44    The Court retains a discretion as to whether or not a warrant should be issued for the arrest of Mr Keane, pursuant to r 11.10 of the Rules. In Struthers, Brereton J (as his Honour then was) identified four matters as being relevant considerations for the exercise of that discretion at [45]:

(1) the prima facie entitlement of a person who has procured the issue of a subpoena or examination summons which has not been set aside to have it complied with and, if not, enforced; (2) the importance of securing compliance with orders of the Court intended to enable to relevant evidence or information to be obtained in the interests of justice; (3) the reasonableness of steps already taken to obtain the cooperative attendance of the examinee or witness and the possibility of securing attendance by less extreme means; and (4) whether the burden imposed by the subpoena or summons is prima facie oppressive.

45    The first two considerations identified by Brereton J (as his Honour then was) in Struthers strongly support the issue of the arrest warrant. The examination regime provided by Pt 5.9 of the Corporations Act is of fundamental importance. It allows external controllers to obtain information about the company to which they have been appointed. It is essential to the performance of their duties and enables them to obtain information that would not, otherwise, be available to them: see In the matter of Brentwood Village Limited [2015] NSWSC 1342 at [8] (Brereton J, as his Honour then was).
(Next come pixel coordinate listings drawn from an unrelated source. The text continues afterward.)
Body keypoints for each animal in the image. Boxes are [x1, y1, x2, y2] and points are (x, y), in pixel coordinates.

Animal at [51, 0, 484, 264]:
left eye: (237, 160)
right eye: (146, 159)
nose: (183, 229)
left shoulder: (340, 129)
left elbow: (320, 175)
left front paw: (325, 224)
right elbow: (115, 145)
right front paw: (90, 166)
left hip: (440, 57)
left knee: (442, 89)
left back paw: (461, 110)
46    Further, and more importantly, particularly in the current context, non-compliance with the Court’s orders to attend an examination undermines the effective administration of justice and I am satisfied that it is necessary to take action which demonstrates “that the Court’s orders will be enforced”: see Australasian Meat Industry Employees Employers Union v Mudginberri Station Pty Ltd (1986) 161 CLR 98; [1986] HCA 46 at 107 (Gibbs CJ, Mason, Wilson and Deane JJ).

47    In relation to the third consideration, as I have noted above, the Plaintiffs have attempted to contact Mr Keane about his examination on many occasions using various methods of communication. Further, the orders made by the Court on 2 May 2023, which were first emailed to Mr Keane on 3 May 2023, expressly noted that if Mr Keane failed to appear on 23 May 2023, the matter would be referred to a Judge for the issue of a warrant for his arrest.

48    Further, the orders made by the Court on 8 June 2023, together with the interlocutory process seeking the issue of a warrant for the issue of Mr Keane, were sent to Mr Keane by email at the Email Address at or about 3.08 pm on 8 June 2023. It was only this afternoon, as I have explained above, that Mr Keane made any response, a response which for the reasons I have explained above, was entirely unsatisfactory.

49    In relation to the fourth consideration, as Brereton J (as his Honour then was) observed in Struthers at [46], there is no reason for supposing that the burden to attend is any greater than in any case of an examination summons, let alone that it is oppressive.

50    In this case, the Summons was first sent to the Email Address on 24 February 2023, more than three months before the commencement of the examination hearing and the orders listing the Summons for hearing were sent to the Email Address on 3 May 2023, more than three weeks prior to the commencement of the examination hearing.

51    I am satisfied that in all the circumstances, this is a case which justifies the issue of an arrest warrant to Mr Keane. Having said that, as I have stated above, given an explanation, albeit entirely unsatisfactory, has now been provided by Mr Keane and that, he is now on notice of the seriousness of his failure to comply with orders of the Court, I consider it is appropriate that the orders for the issue of an arrest warrant be stayed for a short period.

DISPOSITION

52    An order is to be made for the issue of an arrest warrant addressed to Mr Keane but those orders will be stayed until 9.30 am on Thursday, 22 June 2023.

I certify that the preceding fifty-two (52) numbered paragraphs are a true copy of the Reasons for Judgment of the Honourable Justice Halley.